• _Excerto do documento_
23) O douto despacho em apreço violou, além do mais, o disposto nos artigos 615.º, alínea c), 627.º, 629.º, n.º 3, alínea a), 631.º, 639º, 645.º, alínea a), 647.º, 644.º, n.º 2, alínea d), e 195.º do Código de Processo Civil;

Nestes termos, já pela rejeição dos meios de prova apresentados pela recorrente – artigo 644.º, n.º 2, alínea d), já pela inconstitucionalidade do disposto nos artigos 864.º e 865.º todos do Código do Processo Civil, que permitem apelar ao arbítrio do julgador, violando o princípio da proporcionalidade do artigo 18.º da Constituição da República Portuguesa, deve ser revogado o aliás douto despacho em crise e ordenar-se a produção de prova, face também ao princípio da verdade material – artigos 2.º e 6.º do Código de Processo Civil e 2.º e 18.º da Constituição da República Portuguesa, tudo com as legais consequências, assim se fazendo inteira Justiça e conferindo-se a devida dignidade de valor ao incidente de diferimento da desocupação do locado, como elemento estrutural do direito de habitação.

Não foram apresentadas contra-alegações.

Colhidos os vistos legais, cumpre decidir.

II.

O objeto do recurso é delimitado pelas questões suscitadas nas conclusões do recorrente, sem prejuízo de a lei impor ou permitir o conhecimento oficioso de outras: art.º 615º nº 1 al. d) e e), ex vi do art.º 666º, 635º nº 4 e 639º nº 1 e 2, todos do Código de Processo Civil (CPC).

No caso, a questão a tratar vem a sê-lo a da nulidade da decisão integrada pelo indeferimento dos meios de prova cuja produção fora pedida pela requerente do diferimento da desocupação e respectiva consequência quanto à decisão subsequente do incidente mesmo.

É que sempre improcedente, s.m.o, a argumentação da inconstitucionalidade da interpretação das normas processuais civis pelo tribunal, ao indeferir “discricionariamente” os meios de prova arrolados.

Pois que, como resulta da fundamentação de um tal indeferimento, em causa a desnecessidade da produção dos meios de prova, por se ter julgado que os factos alegados pela requerente não caracterizavam os pressupostos legais do pedido de diferimento…

Com o que não emerge a interpretação cuja falta de conformidade constitucional vem posta em causa. Convocável já o erro de ajuizamento quanto ao enquadramento da situação alegada nos pressupostos legais, mas não o indeferimento “discricionário” dos meios de prova.

Ausente, assim, o objecto do pretendido juízo de inconstitucionalidade.

Quanto às demais desconformidades constitucionais aventadas, por referência às normas constitucionais que estabelecem direitos atinentes à habitação:

A um tempo, ainda quando se convoque a inconstitucionalidade de uma decisão judicial, tem de suscitar-se fundamentadamente qual a dimensão interpretativa ou aplicativa que é desconforme às normas constitucionais convocadas.

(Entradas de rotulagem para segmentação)
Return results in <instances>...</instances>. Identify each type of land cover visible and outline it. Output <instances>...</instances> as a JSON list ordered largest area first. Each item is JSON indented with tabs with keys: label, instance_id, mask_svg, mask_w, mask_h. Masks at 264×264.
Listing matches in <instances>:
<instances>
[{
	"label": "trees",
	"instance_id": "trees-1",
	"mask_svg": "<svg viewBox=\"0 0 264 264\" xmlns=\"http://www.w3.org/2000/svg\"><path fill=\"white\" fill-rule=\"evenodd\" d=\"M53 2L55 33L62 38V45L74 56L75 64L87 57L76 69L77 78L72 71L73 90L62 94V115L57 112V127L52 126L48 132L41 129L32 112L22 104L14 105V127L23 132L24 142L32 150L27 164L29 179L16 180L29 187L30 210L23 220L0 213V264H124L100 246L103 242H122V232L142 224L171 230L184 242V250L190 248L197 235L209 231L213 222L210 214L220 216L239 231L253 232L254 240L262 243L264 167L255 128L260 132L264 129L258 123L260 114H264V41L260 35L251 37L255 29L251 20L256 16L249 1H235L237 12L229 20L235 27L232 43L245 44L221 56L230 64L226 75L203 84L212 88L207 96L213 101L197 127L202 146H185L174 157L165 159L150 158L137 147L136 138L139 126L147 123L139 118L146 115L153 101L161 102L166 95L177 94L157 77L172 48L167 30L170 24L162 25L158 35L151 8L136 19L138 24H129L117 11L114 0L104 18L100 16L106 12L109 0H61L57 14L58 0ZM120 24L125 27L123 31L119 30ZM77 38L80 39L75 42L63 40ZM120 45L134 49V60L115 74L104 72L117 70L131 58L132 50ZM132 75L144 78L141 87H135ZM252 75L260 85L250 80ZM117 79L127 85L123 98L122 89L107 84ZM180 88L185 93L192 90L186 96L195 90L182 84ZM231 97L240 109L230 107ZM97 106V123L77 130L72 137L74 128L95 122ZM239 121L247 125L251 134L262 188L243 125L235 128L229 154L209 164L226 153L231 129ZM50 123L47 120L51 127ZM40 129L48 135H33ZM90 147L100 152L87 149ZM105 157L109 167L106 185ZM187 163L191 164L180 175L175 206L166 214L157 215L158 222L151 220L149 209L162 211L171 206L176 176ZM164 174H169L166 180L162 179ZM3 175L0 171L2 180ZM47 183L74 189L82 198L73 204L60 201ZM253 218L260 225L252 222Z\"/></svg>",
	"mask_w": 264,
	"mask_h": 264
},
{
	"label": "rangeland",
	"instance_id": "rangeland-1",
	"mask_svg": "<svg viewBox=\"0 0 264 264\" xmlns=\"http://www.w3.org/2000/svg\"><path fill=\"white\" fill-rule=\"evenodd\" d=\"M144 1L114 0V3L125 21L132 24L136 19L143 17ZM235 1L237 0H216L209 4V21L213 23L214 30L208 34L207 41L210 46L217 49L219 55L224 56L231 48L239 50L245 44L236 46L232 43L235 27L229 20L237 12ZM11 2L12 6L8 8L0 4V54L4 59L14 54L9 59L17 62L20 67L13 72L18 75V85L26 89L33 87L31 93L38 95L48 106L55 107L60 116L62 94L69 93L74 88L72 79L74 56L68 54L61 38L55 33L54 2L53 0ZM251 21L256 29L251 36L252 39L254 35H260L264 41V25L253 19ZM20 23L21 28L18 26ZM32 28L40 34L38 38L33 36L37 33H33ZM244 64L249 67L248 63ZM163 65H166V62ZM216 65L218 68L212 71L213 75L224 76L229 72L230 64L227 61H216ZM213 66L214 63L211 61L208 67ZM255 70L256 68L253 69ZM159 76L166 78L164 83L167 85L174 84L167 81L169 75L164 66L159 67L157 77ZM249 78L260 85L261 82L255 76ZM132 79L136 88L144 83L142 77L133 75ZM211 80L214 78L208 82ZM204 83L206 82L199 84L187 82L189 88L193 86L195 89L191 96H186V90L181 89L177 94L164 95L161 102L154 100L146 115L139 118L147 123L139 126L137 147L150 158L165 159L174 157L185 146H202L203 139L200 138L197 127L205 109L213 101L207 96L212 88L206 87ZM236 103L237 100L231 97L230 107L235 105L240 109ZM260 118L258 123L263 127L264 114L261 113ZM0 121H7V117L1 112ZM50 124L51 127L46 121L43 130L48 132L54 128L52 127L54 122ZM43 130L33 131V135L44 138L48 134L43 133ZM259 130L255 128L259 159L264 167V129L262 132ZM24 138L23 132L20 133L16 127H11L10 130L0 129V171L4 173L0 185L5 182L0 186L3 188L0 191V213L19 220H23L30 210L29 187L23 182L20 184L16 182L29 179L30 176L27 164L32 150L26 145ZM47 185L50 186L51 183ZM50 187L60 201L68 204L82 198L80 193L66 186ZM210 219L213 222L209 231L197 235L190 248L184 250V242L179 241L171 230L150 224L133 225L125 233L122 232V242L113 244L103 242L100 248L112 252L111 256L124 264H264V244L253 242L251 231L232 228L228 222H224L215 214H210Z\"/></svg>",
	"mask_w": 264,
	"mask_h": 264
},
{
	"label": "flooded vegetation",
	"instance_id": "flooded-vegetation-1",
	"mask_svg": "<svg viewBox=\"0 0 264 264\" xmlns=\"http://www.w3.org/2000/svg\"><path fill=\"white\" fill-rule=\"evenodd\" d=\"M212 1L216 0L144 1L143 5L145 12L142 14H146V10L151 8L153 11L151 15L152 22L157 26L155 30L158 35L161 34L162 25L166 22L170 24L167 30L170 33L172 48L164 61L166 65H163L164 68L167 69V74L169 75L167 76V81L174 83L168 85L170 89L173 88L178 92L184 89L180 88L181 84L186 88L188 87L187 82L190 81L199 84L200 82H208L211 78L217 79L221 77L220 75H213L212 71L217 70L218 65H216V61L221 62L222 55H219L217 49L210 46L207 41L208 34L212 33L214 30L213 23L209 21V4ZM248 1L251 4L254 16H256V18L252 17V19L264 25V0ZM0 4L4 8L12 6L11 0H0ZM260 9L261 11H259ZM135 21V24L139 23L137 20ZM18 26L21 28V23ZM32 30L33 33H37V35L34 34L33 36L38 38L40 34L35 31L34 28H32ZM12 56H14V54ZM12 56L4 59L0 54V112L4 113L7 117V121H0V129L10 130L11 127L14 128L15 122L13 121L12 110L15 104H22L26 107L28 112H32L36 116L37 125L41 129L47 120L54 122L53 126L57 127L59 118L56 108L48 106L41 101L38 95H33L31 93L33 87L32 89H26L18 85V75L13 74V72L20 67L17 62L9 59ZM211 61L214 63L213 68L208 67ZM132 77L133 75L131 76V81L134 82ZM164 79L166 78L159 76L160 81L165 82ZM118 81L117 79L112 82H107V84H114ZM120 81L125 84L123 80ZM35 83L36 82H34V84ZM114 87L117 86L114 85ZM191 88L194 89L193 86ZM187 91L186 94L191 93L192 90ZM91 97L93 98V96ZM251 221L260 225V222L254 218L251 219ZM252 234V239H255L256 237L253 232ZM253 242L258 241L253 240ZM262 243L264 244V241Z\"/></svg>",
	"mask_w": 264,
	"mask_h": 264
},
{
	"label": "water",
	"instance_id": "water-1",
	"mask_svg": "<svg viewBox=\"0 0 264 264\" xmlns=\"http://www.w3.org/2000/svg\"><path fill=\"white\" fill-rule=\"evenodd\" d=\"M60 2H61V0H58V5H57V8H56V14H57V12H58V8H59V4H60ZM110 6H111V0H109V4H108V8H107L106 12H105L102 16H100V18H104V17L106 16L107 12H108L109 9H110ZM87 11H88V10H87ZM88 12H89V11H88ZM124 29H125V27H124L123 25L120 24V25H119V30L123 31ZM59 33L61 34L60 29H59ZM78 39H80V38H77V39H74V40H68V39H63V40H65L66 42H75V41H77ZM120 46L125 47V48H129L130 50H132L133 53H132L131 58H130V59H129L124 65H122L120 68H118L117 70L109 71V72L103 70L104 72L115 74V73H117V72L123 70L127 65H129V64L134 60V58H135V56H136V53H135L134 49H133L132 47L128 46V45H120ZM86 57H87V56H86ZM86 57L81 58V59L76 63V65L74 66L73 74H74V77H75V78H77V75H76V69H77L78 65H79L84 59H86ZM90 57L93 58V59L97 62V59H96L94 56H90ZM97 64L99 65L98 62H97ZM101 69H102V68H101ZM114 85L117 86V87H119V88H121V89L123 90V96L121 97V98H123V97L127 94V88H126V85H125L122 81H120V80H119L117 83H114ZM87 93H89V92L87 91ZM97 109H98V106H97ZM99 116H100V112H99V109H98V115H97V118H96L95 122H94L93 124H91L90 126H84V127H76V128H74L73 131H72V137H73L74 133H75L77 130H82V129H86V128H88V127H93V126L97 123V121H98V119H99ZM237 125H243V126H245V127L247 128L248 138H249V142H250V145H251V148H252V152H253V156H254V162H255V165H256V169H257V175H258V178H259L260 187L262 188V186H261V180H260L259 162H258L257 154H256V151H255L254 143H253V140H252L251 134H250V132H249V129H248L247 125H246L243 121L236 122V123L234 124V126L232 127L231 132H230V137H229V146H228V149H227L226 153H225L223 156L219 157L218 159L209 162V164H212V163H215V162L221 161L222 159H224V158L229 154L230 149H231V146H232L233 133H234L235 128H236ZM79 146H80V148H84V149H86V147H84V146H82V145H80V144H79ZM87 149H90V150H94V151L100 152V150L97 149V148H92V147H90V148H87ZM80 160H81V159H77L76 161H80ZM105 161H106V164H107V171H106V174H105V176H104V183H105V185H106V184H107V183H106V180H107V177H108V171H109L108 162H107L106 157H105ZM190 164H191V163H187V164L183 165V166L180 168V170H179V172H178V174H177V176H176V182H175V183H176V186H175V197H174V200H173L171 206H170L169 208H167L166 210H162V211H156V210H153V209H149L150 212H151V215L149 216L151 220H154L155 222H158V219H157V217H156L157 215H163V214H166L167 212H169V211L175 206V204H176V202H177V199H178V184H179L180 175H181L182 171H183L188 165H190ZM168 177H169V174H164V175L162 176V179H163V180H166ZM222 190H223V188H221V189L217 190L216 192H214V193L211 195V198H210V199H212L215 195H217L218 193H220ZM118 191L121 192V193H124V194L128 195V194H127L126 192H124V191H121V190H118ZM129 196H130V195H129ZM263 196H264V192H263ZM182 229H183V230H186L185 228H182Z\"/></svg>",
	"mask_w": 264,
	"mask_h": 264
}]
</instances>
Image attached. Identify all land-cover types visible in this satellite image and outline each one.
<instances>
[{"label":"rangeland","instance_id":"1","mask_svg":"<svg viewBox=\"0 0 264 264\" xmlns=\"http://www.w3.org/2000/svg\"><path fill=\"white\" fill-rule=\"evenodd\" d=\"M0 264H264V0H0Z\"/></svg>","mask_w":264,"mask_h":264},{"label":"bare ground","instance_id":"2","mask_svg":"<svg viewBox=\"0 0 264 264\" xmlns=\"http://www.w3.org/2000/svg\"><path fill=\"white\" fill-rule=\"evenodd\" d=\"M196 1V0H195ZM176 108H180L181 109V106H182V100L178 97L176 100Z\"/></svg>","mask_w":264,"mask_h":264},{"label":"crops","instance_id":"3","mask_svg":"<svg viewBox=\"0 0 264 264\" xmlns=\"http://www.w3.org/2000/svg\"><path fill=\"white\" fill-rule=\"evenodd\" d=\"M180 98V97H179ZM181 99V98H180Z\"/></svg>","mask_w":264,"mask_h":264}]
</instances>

• _Tarefas a realizar_
1. Com base no excerto do documento, explique por que motivo o tribunal considera improcedente a alegação de que o indeferimento "discricionário" dos meios de prova é inconstitucional. Responda em uma a três frases.
2. No excerto do documento, que princípio constitucional a recorrente afirma ser violado pelos artigos 864.º e 865.º do Código de Processo Civil?

• _Respostas_
1. O indeferimento baseou-se na desnecessidade de produzir os meios de prova, porque se entendeu que os factos alegados pela requerente não preenchiam os pressupostos legais do pedido de diferimento. Por isso, a interpretação cuja conformidade constitucional é contestada não chega a surgir. Poderia haver, quando muito, um erro no enquadramento da situação nesses pressupostos, mas não um indeferimento "discricionário".

2. O princípio da proporcionalidade, previsto no artigo 18.º da Constituição da República Portuguesa.